Op 14 oktober 2021 heeft de voorzieningenrechter van de Rechtbank Den Haag, zittingsplaats Middelburg, uitspraak gedaan in de zaak met zaaknummer AWB 20/9050. De verzoeker, vertegenwoordigd door mr. J.J.J. Jansen, had verzocht om een voorlopige voorziening in het kader van een lopend beroep. Het verzoek was gericht op het uitstellen van de uitzetting van verzoeker totdat er een beslissing op het beroepschrift in de procedure met zaaknummer AWB 21/3047 zou zijn genomen.

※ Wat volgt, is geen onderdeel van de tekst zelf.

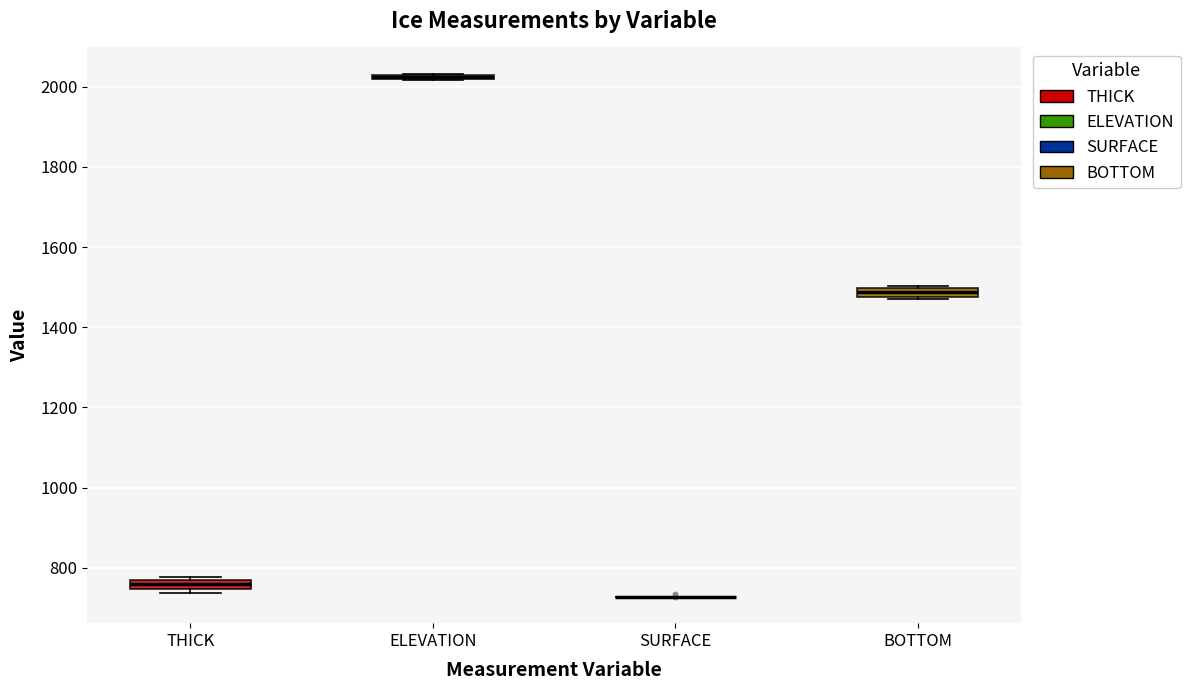

Where is the upper edge of the box for THICK on the y-axis? The values are not printed on the chart, so give them approximately, as read against the axis.

780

De voorzieningenrechter heeft op basis van artikel 8:81 van de Algemene wet bestuursrecht (Awb) en artikel 8:83, derde lid, van de Awb buiten zitting uitspraak gedaan. De rechter heeft overwogen dat er geen aanleiding is om de gevraagde voorziening toe te kennen, aangezien op 17 september 2021 al een beslissing op het beroep was genomen. Dit beroep was gegrond verklaard en het bestreden besluit was vernietigd.
De voorzieningenrechter heeft het verzoek afgewezen en verweerder, de staatssecretaris van Veiligheid en Justitie, veroordeeld in de proceskosten van verzoeker, die zijn vastgesteld op € 534,-. De uitspraak is openbaar gemaakt en er staat geen rechtsmiddel open tegen deze beslissing.